Per 20 anni ha partecipato agli incontri dello SWIM (Senior Women Invitational Matches): ci sono differenze riguardo al modo di approcciare il golf in Europa e in America?
«In America il golf dilettantistico è molto simile a quello professionistico, tranne che per il lato economico. Ora anche da noi i giovani dilettanti di successo conducono una vita molto simile a quella dei professionisti, dei quali un giorno seguiranno le orme, ma ai miei tempi, e quindi per noi seniores, lo sport era ancora dilettantismo allo stato puro: ci si allena sì, ma lo sport è parte della vita, non la ragione di essa.

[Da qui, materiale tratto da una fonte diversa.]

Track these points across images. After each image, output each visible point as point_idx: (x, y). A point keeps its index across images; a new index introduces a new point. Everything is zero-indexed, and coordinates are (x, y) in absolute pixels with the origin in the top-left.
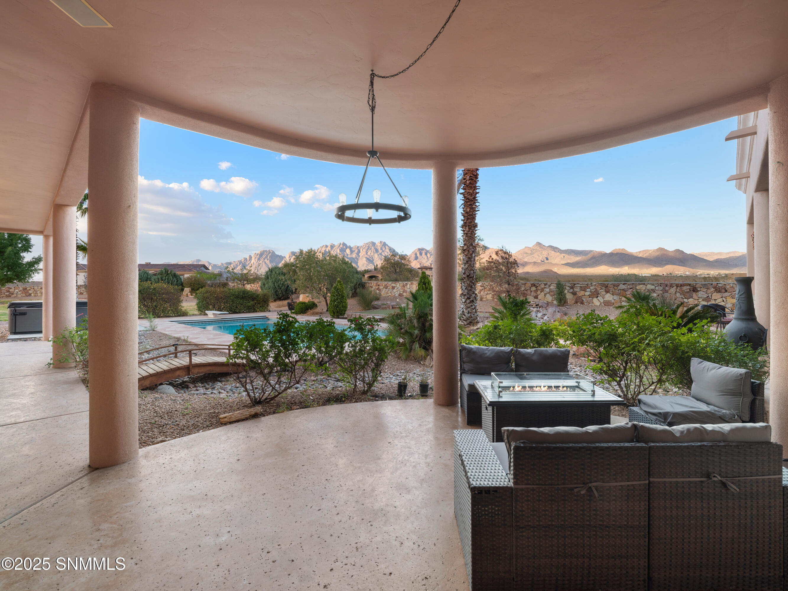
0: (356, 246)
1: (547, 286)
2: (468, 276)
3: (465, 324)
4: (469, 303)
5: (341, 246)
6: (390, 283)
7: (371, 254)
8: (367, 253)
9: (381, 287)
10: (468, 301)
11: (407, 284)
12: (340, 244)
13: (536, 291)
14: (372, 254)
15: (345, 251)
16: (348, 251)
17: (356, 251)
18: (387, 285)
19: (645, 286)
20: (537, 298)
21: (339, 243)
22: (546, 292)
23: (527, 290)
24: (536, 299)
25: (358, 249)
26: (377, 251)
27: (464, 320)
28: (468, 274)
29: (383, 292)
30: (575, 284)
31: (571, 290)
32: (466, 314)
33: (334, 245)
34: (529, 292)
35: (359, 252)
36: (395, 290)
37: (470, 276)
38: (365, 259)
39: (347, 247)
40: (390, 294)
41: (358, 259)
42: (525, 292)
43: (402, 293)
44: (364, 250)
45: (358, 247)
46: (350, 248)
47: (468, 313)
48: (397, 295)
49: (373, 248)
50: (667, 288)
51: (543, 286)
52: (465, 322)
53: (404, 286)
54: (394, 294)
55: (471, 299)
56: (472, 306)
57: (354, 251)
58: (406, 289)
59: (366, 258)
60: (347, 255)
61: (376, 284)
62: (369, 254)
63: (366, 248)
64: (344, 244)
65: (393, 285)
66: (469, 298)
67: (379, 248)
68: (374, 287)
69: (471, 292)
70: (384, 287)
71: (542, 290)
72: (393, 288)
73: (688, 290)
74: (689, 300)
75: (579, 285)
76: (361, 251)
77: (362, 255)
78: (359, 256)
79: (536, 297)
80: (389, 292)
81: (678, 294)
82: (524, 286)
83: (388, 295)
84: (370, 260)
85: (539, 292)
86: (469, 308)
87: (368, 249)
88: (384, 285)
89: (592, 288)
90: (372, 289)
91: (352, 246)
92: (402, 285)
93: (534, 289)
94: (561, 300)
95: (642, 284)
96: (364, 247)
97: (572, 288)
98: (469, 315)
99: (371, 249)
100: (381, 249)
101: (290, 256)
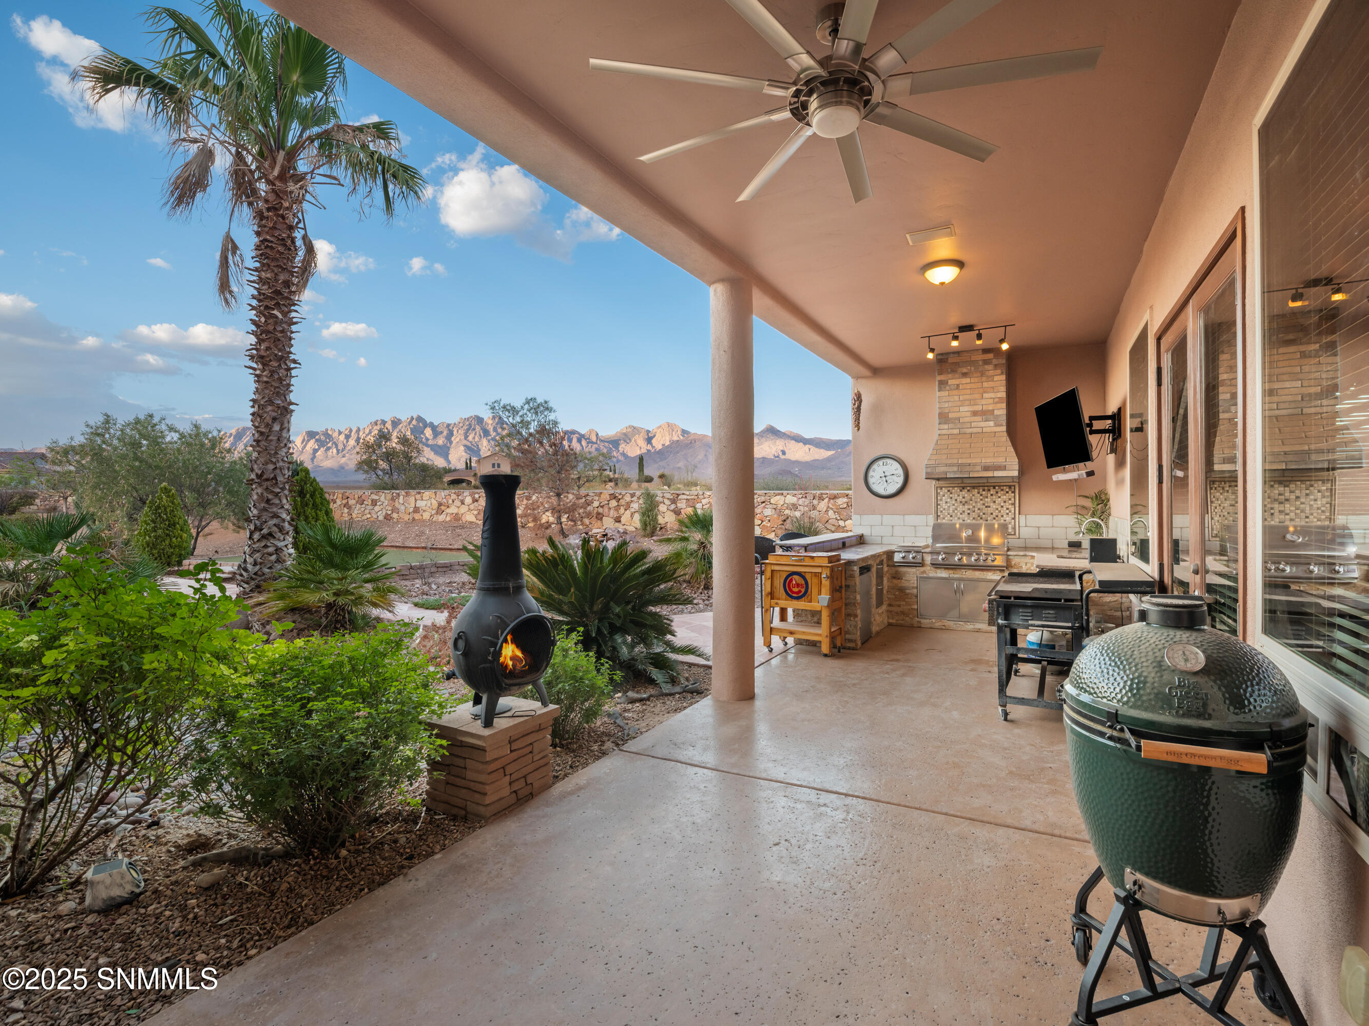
0: (443, 423)
1: (635, 499)
2: (259, 476)
3: (247, 590)
4: (259, 540)
5: (414, 422)
6: (368, 493)
7: (474, 438)
8: (466, 437)
9: (352, 502)
10: (256, 536)
11: (398, 495)
12: (412, 418)
13: (617, 508)
14: (477, 439)
15: (422, 433)
16: (428, 432)
17: (445, 433)
18: (363, 497)
19: (782, 498)
20: (620, 521)
21: (409, 417)
22: (633, 510)
23: (602, 507)
24: (617, 524)
25: (449, 430)
26: (486, 433)
27: (242, 581)
28: (259, 472)
29: (356, 512)
30: (678, 495)
31: (673, 507)
32: (250, 567)
33: (399, 420)
34: (606, 510)
35: (451, 434)
36: (377, 508)
37: (265, 477)
38: (462, 448)
39: (426, 425)
40: (369, 516)
41: (449, 448)
42: (600, 510)
43: (389, 512)
44: (462, 432)
45: (448, 425)
46: (434, 428)
47: (255, 564)
48: (381, 518)
49: (478, 428)
50: (815, 502)
51: (628, 498)
52: (245, 586)
53: (393, 499)
54: (375, 516)
55: (265, 531)
56: (266, 546)
57: (442, 432)
58: (397, 505)
59: (465, 446)
60: (427, 439)
61: (343, 494)
62: (470, 438)
63: (465, 427)
64: (420, 419)
65: (374, 497)
66: (258, 529)
67: (490, 428)
68: (339, 502)
69: (265, 513)
70: (357, 502)
71: (628, 506)
72: (374, 503)
73: (845, 506)
74: (847, 523)
75: (685, 497)
76: (455, 432)
77: (458, 440)
78: (451, 443)
79: (618, 520)
80: (367, 511)
81: (831, 513)
82: (597, 498)
83: (365, 517)
84: (472, 450)
85: (622, 510)
86: (258, 551)
87: (468, 430)
88: (356, 496)
89: (704, 501)
90: (335, 505)
91: (436, 424)
92: (389, 496)
93: (614, 503)
94: (646, 525)
95: (779, 494)
96: (461, 425)
97: (674, 501)
98: (258, 567)
99: (474, 429)
100: (495, 430)
101: (304, 440)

Le golfiste americane dello SWIM giocano a golf tutti i giorni dell’anno e si allenano in palestra quando non giocano. Ciò nonostante ogni tanto riusciamo a batterle!».
Oltre al golf lei ha portato avanti un lavoro, una famiglia, importanti attività benefiche. Come è stato possibile conciliare tutto questo?
«È stato facile proprio perché durante gli anni nei quali i miei figli erano piccoli il golf è rimasto un passatempo secondario e perché, anche se ne è una parte molto importante che mi dà grandi soddisfazioni e grandi gioie, il golf è sempre rimasto una parte della mia vita, non il centro di essa. Di volta in volta la concentrazione va a quello che sto facendo, se lavoro per la mia associazione benefica (www.associazionevimala.org) dimentico il golf, se partecipo a una gara di golf penso solo a quello. Naturalmente i miei figli ci sono sempre, ma dato che anche loro sono ottimi golfisti, sono un motivo in più per amare questo sport».
Che cosa vede nel suo futuro di golfista e cosa ancora si attende da uno sport cui ha dedicato negli anni tutta la sua passione?
«Spero di poter giocare per tanti anni ancora, sia perché mi piace, sia perché sono pigra e passeggiare mi annoia, quindi 18 buche di golf sono un ottimo esercizio fisico. Spero di vivere abbastanza per diventare come un mio amico socio di Lugano, 94 anni, che gioca tutti i giorni, è diritto come un fuso, ancora spiritoso e lucido come 20 anni fa quando l’ho conosciuto. Spero di riuscire a giocare la mia età, cosa che è sempre stata il sogno di mio padre che non ci è mai riuscito. Mio fratello lo faceva regolarmente e io ci sto provando con impegno! Spero di imparare ancora tante cose dal golf che, come diceva un po’ provocatoriamente una mia amica, è la sua religione. Imparare ad accettare i colpi sbagliati, a fidarmi delle decisioni che prendo e ad accettarne le conseguenze senza recriminare, a mettermi alle spalle un colpo sbagliato e dimenticarlo, a gioire di un colpo giusto senza pensare di “aver capito tutto”. Assomiglia molto a come si dovrebbe vivere la vita, non trova?».